Im Zuge der fieberhaften diplomatischen Bemühungen telefonierte Blinken auch mit dem irakischen Regierungschef Mohammed Schia al-Sudani. Der jordanische Außenminister Ayman Safadi reiste zu einem Besuch nach Teheran - dem ersten seit Jahrzehnten.
Im April hatte der Iran Israel erstmals direkt von seinem Staatsgebiet aus mit mehr als 300 Raketen und Drohnen attackiert. Der Iran spricht Israel seit der islamischen Revolution im Jahr 1979 das Existenzrecht ab und unterstützt sowohl die Hamas im Gazastreifen als auch mit ihr verbündete islamistische Milizen wie die Hisbollah im Libanon und die Huthis im Jemen. Auch im Irak und Syrien sind pro-iranische Milizen aktiv.

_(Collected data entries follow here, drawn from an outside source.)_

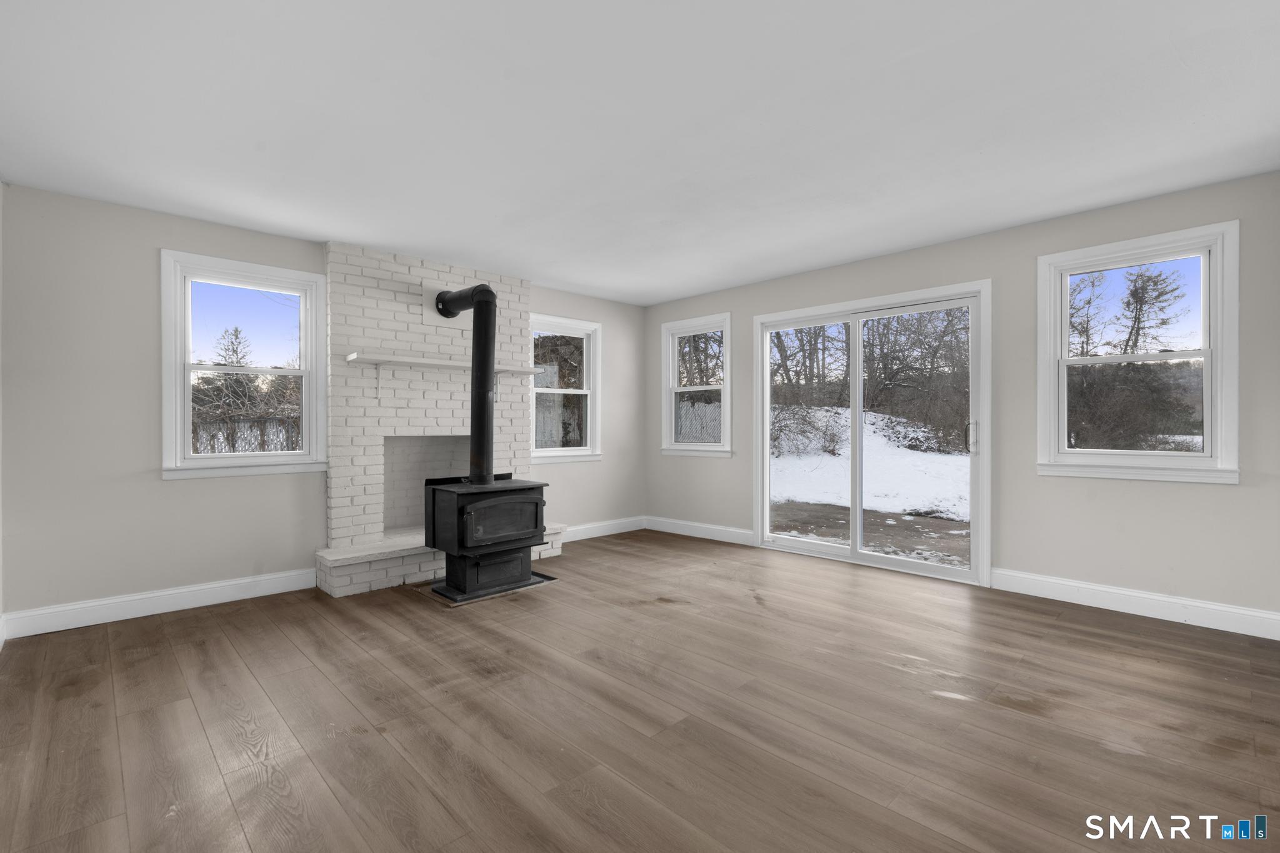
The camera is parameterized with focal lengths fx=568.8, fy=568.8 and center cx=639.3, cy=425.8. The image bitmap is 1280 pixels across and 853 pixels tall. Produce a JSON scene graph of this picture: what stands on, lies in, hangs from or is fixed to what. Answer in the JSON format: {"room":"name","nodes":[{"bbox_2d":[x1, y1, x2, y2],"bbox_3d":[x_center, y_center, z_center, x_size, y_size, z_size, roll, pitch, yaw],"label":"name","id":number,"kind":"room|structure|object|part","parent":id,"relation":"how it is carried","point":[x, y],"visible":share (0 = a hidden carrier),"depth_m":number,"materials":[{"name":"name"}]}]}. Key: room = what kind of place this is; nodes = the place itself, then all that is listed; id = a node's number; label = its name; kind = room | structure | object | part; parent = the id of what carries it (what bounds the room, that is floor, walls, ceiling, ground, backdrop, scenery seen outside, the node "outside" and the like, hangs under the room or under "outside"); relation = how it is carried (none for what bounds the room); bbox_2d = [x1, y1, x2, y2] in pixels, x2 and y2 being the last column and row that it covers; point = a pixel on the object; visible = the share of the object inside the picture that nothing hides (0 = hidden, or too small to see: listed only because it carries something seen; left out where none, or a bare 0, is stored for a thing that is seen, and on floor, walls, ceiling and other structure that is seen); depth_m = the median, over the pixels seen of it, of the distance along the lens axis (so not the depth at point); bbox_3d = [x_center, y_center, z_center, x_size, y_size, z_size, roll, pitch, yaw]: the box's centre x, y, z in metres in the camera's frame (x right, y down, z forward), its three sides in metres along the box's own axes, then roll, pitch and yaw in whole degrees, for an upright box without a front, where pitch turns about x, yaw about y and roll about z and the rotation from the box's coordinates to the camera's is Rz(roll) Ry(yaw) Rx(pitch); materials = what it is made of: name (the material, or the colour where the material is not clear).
{"room":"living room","nodes":[
{"label":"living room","id":0,"kind":"room"},
{"bbox_2d":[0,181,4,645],"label":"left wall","id":1,"kind":"structure","parent":0,"point":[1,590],"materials":[{"name":"grey paint"}]},
{"bbox_2d":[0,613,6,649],"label":"baseboard","id":2,"kind":"structure","parent":1,"relation":"attached to","point":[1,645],"depth_m":2.94,"materials":[{"name":"white paint"}]},
{"bbox_2d":[1,183,641,626],"bbox_3d":[-1.739,-0.085,4.708,5.021,2.442,0.158,0,0,-44],"label":"back wall","id":3,"kind":"structure","parent":0,"point":[151,244],"depth_m":3.37,"materials":[{"name":"grey paint"}]},
{"bbox_2d":[1,567,319,640],"bbox_3d":[-2.841,1.068,3.526,1.493,0.132,0.016,0,0,-44],"label":"baseboard","id":4,"kind":"structure","parent":3,"relation":"attached to","point":[231,583],"depth_m":3.41,"materials":[{"name":"white paint"}]},
{"bbox_2d":[160,249,331,481],"bbox_3d":[-2.643,-0.374,3.850,0.948,1.412,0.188,0,0,-44],"label":"window","id":5,"kind":"structure","parent":3,"relation":"in","point":[186,426],"depth_m":3.79,"materials":[{"name":"white"}]},
{"bbox_2d":[528,313,601,463],"bbox_3d":[-0.776,-0.346,5.617,0.899,1.421,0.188,0,0,-44],"label":"window","id":6,"kind":"structure","parent":3,"relation":"in","point":[557,449],"depth_m":5.69,"materials":[{"name":"white glass"}]},
{"bbox_2d":[561,515,644,541],"bbox_3d":[-0.514,1.055,5.706,1.603,0.132,0.016,0,0,-44],"label":"baseboard","id":7,"kind":"structure","parent":3,"relation":"attached to","point":[592,535],"depth_m":5.82,"materials":[{"name":"white paint"}]},
{"bbox_2d":[0,528,1279,852],"bbox_3d":[0.234,1.182,2.725,5.156,0.123,5.791,0,0,-44],"label":"floor","id":8,"kind":"structure","parent":0,"point":[1123,757],"depth_m":2.17,"materials":[{"name":"brown wood"}]},
{"bbox_2d":[316,241,568,596],"bbox_3d":[-1.504,-0.080,4.530,1.838,2.432,0.755,0,0,-44],"label":"brick fireplace","id":9,"kind":"object","parent":8,"relation":"on","point":[427,272],"visible":0.73,"depth_m":4.36,"materials":[{"name":"white brick"}]},
{"bbox_2d":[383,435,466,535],"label":"fireplace opening","id":10,"kind":"object","parent":9,"relation":"in","point":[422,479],"visible":0.55,"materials":[{"name":"white brick"}]},
{"bbox_2d":[344,352,541,373],"bbox_3d":[-1.468,-0.480,4.478,1.509,0.046,0.231,0,0,-44],"label":"mantel shelf","id":11,"kind":"object","parent":9,"relation":"attached to","point":[417,362],"visible":0.92,"depth_m":4.28,"materials":[{"name":"white wood"}]},
{"bbox_2d":[426,571,559,603],"bbox_3d":[-1.044,1.118,4.034,0.855,0.011,0.491,0,0,-44],"label":"hearth pad","id":12,"kind":"object","parent":8,"relation":"on","point":[539,578],"visible":0.49,"depth_m":3.83,"materials":[{"name":"black"}]},
{"bbox_2d":[420,475,547,598],"bbox_3d":[-1.079,0.733,3.998,0.729,0.758,0.586,0,0,-44],"label":"wood stove","id":13,"kind":"object","parent":12,"relation":"on","point":[442,490],"visible":0.97,"depth_m":3.81,"materials":[{"name":"black"}]},
{"bbox_2d":[435,283,499,483],"bbox_3d":[-1.232,-0.304,4.106,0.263,1.400,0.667,0,0,-44],"label":"stove pipe","id":14,"kind":"object","parent":13,"relation":"on","point":[492,349],"visible":0.88,"depth_m":3.95,"materials":[{"name":"black metal"}]},
{"bbox_3d":[-0.888,0.622,3.741,0.611,0.326,0.067,0,0,-44],"label":"door","id":15,"kind":"part","parent":13,"relation":"part of","materials":[{"name":"black metal"}]},
{"bbox_2d":[0,0,1279,307],"bbox_3d":[0.134,-1.370,2.767,5.100,0.122,5.804,0,0,-44],"label":"ceiling","id":16,"kind":"structure","parent":0,"point":[687,287],"depth_m":2.43,"materials":[{"name":"white paint"}]},
{"bbox_2d":[647,170,1279,630],"bbox_3d":[1.881,-0.109,4.585,0.159,2.441,5.440,0,0,-44],"label":"right wall","id":17,"kind":"structure","parent":0,"point":[1220,493],"depth_m":3.62,"materials":[{"name":"grey paint"}]},
{"bbox_2d":[661,312,732,456],"bbox_3d":[0.598,-0.393,5.845,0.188,1.400,0.936,0,0,-44],"label":"window","id":18,"kind":"structure","parent":17,"relation":"in","point":[715,449],"depth_m":5.89,"materials":[{"name":"white glass"}]},
{"bbox_2d":[645,515,758,546],"bbox_3d":[0.561,1.048,5.757,0.016,0.131,1.464,0,0,-44],"label":"baseboard","id":19,"kind":"structure","parent":17,"relation":"attached to","point":[732,535],"depth_m":5.68,"materials":[{"name":"white paint"}]},
{"bbox_2d":[754,280,991,585],"bbox_3d":[1.784,0.053,4.665,0.177,2.130,1.953,0,0,-44],"label":"sliding glass door","id":20,"kind":"structure","parent":17,"relation":"in","point":[860,379],"depth_m":4.56,"materials":[{"name":"white glass"}]},
{"bbox_3d":[2.357,0.082,4.042,0.063,0.245,0.052,0,0,-44],"label":"door handle","id":21,"kind":"part","parent":20,"relation":"part of","materials":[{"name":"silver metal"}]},
{"bbox_2d":[990,568,1279,640],"bbox_3d":[2.960,1.045,3.360,0.016,0.132,1.519,0,0,-44],"label":"baseboard","id":22,"kind":"structure","parent":17,"relation":"attached to","point":[1220,608],"depth_m":3.34,"materials":[{"name":"white paint"}]},
{"bbox_2d":[1037,220,1240,483],"bbox_3d":[2.999,-0.401,3.480,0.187,1.419,0.951,0,0,-44],"label":"window","id":23,"kind":"structure","parent":17,"relation":"in","point":[1208,352],"depth_m":3.41,"materials":[{"name":"white glass"}]},
{"label":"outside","id":24,"kind":"structure","parent":0,"visible":0},
{"bbox_2d":[768,407,970,564],"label":"snowy ground","id":25,"kind":"structure","parent":24,"point":[957,459],"materials":[{"name":"white snow"}]},
{"bbox_2d":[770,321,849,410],"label":"trees","id":26,"kind":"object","parent":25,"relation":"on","point":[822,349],"visible":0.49,"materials":[{"name":"brown plant"}]},
{"bbox_2d":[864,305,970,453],"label":"tree","id":27,"kind":"object","parent":25,"relation":"on","point":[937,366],"visible":0.61,"materials":[{"name":"plant"}]},
{"label":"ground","id":28,"kind":"structure","parent":24,"visible":0},
{"bbox_2d":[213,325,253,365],"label":"tree","id":29,"kind":"object","parent":28,"relation":"on","point":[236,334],"visible":0.44,"materials":[{"name":"brown plant"}]},
{"bbox_2d":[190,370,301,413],"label":"trees","id":30,"kind":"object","parent":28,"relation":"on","point":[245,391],"visible":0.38,"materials":[{"name":"brown plant"}]},
{"bbox_2d":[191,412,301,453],"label":"fence","id":31,"kind":"object","parent":28,"relation":"on","point":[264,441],"visible":0.25,"depth_m":8.21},
{"bbox_2d":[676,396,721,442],"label":"fence","id":32,"kind":"object","parent":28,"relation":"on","point":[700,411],"visible":0.33,"depth_m":10.81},
{"bbox_2d":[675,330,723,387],"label":"tree","id":33,"kind":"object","parent":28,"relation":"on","point":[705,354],"visible":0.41,"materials":[{"name":"brown plant"}]},
{"bbox_2d":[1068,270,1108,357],"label":"tree","id":34,"kind":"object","parent":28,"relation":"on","point":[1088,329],"visible":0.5,"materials":[{"name":"brown plant"}]},
{"bbox_2d":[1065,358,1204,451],"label":"shrubs","id":35,"kind":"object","parent":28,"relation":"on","point":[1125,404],"visible":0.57,"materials":[{"name":"plant"}]},
{"bbox_2d":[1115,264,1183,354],"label":"tree","id":36,"kind":"object","parent":28,"relation":"on","point":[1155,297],"visible":0.48,"materials":[{"name":"brown plant"}]}
]}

Seit dem beispiellosen Hamas-Angriff auf Israel am 7. Oktober und dem dadurch ausgelösten Krieg im Gazastreifen greift die Hisbollah Israels Norden nahezu täglich an. In der Nacht zu Montag ertönte in Obergaliläa im Norden Israels erneut Luftalarm. Zuvor hatte die israelischen Armee erklärt, dass sie "zahlreiche verdächtige Luftziele aus dem Libanon identifiziert" habe. Zudem wurden nach Angaben der Armee rund 15 Raketen aus dem Gazastreifen auf den Süden des Landes abgefeuert. Die meisten wurden demnach abgefangen.
Wie die Armee mitteilte, wurde in Israel ein neues Warnsystem für die Bevölkerung eingeführt. Die Warnungen würden an Mobiltelefone in der betroffenen Region verschickt. Armeesprecher Daniel Hagari zufolge gibt es aber derzeit "noch keine Änderung" bei den Zivilschutzvorkehrungen.